At a $110 million valuation, Sprig’s demand maintained its growth, but Sprig’s CEO Gagan Biyani explained: “the complexity of owning meal production through delivery at scale was a challenge.” According to reports on Bloomberg, Sprig burned through $850,000 a month and was ultimately unable to find a buyer.
Partner at August Capital, Howard Hartenbaum, explained the reasoning behind the unsustainable business model to Bloomberg:
“It has become obvious that you can’t make money on individual deliveries; the cost of a single meal is too low to hide your associated fees. Who wants to subsidize a company with no path to profitability?”
The food delivery business has yet to prove itself to be sustainable with competitors like Munchery, Zesty, and Postmates all struggling.
Lesson learned: Profitability comes first.
6. Yik Yak, raised $73.5 million
Courtesy of MakeUseOf.com
Founded in 2013, Yik Yak, the anonymous chat app took colleges by storm. Valued at $400 million at its peak, Yik Yak was unable to keep up with students as Snapchat took off.
Plagued by cyber bullies, threats, and cruel content, Yik Yak was even banned from some universities like College of Idaho. Along with its inability to pivot to group messaging, Yik Yak was unable to maintain its buzzworthy quality. By the end of 2016, app downloads declined 76% from 2015.
Yik Yak closed its doors April of 2017.
Lessons learned: Avoid falling into the “trend” trap.
7. Doppler Labs, raised $51.1 million
Courtesy of Variety.com
In business for four years, Doppler Labs wanted to “put a computer speaker and mic in everyone’s ear” with their product, Here One.
Manufacturing challenges pushed production longer than anticipated, meaning Doppler Labs wasn’t able to beat AirPods to the market or capitalize on holiday sales. To make matters worse, the new AirPods boasted a five-hour charge. Here One’s battery barely lasted two hours for music listening.
To get another product out the door, Doppler Labs would need to raise another $10 million. With plans to sell over 100,000 Hear Ones, only a disappointing 25,000 were sold. Underwhelming sales meant they were unable to raise more money to keep their business going.
Sales aside, Doppler Labs may have never had a chance.
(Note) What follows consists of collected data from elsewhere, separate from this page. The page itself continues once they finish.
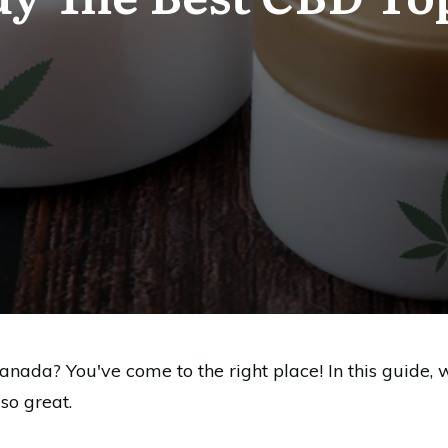
anada? You've come to the right place! In this guide, 
o great.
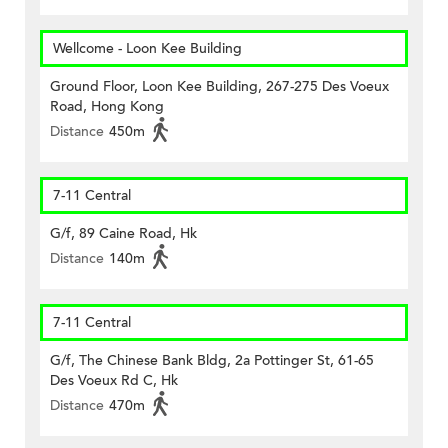
Wellcome - Loon Kee Building
Ground Floor, Loon Kee Building, 267-275 Des Voeux
Road, Hong Kong
Distance
450m
7-11 Central
G/f, 89 Caine Road, Hk
Distance
140m
7-11 Central
G/f, The Chinese Bank Bldg, 2a Pottinger St, 61-65
Des Voeux Rd C, Hk
Distance
470m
Perhaps founder Noah Kraftsaid it best:
“We fucking started a hardware business! There’s nothing else to talk about. We shouldn’t have done that.”
Doppler Labs was fighting an uphill battle being a small hardware company in the world of heavy hitters like Apple, Microsoft, Google, Amazon, and Facebook all working to develop their own products and in-ear devices. Hardware really is hard.
Lessons learned: Don’t start a hardware company. And if you do, your product better be better than the giants.